Ao longo desse período, o prefeito Pedro Bigardi acreditou que a cidade teria uma dinâmica própria e as apostas feitas no início de governo dariam frutos a tempo.
Ele até enxergou o desgaste da esquerda, que nas últimas eleições foi eliminada da Câmara Municipal com a ausência do PCdoB ou do PT. Mas o “timing” da sua mudança do PCdoB para o PSD, ocorrida na véspera do Carnaval de 2016, foi uma tentativa tardia.
O campo chamado de direita já estava organizado pelo PSDB e por uma dissidência de centro surgida em torno de Ricardo Benassi no PPS.

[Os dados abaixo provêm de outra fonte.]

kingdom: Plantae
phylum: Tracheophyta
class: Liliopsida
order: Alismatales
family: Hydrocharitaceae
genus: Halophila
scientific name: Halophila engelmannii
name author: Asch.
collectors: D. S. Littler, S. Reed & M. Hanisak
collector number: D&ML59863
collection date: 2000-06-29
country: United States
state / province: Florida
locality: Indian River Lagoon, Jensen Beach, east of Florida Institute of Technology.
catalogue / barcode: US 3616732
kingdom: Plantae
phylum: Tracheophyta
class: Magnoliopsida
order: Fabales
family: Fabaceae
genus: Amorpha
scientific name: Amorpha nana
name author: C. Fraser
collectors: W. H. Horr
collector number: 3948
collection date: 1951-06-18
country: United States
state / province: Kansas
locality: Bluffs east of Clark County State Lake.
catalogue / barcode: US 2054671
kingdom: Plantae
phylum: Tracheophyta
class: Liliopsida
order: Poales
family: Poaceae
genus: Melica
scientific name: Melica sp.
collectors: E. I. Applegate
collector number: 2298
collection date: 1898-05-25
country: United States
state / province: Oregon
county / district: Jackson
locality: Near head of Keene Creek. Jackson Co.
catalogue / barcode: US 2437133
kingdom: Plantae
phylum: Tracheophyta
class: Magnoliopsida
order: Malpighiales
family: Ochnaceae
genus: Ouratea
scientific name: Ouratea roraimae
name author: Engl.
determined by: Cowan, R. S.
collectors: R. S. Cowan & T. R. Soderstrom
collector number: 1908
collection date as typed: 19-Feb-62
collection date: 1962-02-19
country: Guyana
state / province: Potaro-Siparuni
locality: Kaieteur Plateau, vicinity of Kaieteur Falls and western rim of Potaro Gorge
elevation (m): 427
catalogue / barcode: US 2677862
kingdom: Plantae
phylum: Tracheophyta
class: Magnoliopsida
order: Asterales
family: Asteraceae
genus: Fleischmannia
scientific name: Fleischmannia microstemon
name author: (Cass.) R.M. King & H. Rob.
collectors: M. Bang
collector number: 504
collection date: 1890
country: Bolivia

Um diferencial ainda mais importante, entretanto, foi mostrado pela decepção do eleitorado com a política em geral. Foi um número recorde de abstenções, brancos e nulos (mais de 30% do eleitorado), que selou os efeitos da crise brasileira de representatividade.
Tanto que no segundo turno o patamar de 140 mil votos de Bigardi de 2012 esfumaçou-se para 82 mil votos – mesmo que a diferença não tenha sido inteiramente capitalizada por Luiz Fernando, que elevou o patamar de 90 mil para 115 mil.
A desmobilização social ainda precisa ser analisada.
Guerra de imagens
O estágio final da disputa política em torno da gestão da crise na cidade acontece principalmente em torno da saúde pública, área que a maioria dos políticos e servidores não usa diretamente por contarem com planos privados.
Como fez ao longo do governo e da campanha, Bigardi busca em sua ofensiva de mídia afirmar as marcas de conciliador de conflitos internos, de humanizador da cidade, de realizador de obras e até da origem como servidor público (curiosamente, não se apropriou do aspecto participativo).
Mas continuou enfrentando um dos “memes” mais consolidados nas conversas cotidianas sobre sua grande simpatia, sempre acompanhada de restrições a nomes de sua equipe.
Talvez, como ocorreu com a crise de água no processo do Plano Diretor, tenha faltado usar de forma mais transparente a crise econômica para priorizar ações. Talvez tenha faltado um pouco mais de rigor na cobrança de integração e harmonia entre setores.
Ou talvez, como mostram os hospitais em crise por toda a região, tenha sido inevitável a contaminação da crise brasileira na cidade.
O fato é que o fim de governo em Jundiaí é melancólico. Como no país como um todo, a cidade vai precisar do diálogo entre suas forças progressistas além de direita ou esquerda para superar uma crise onde a saúde, paradoxalmente, é apenas um sintoma.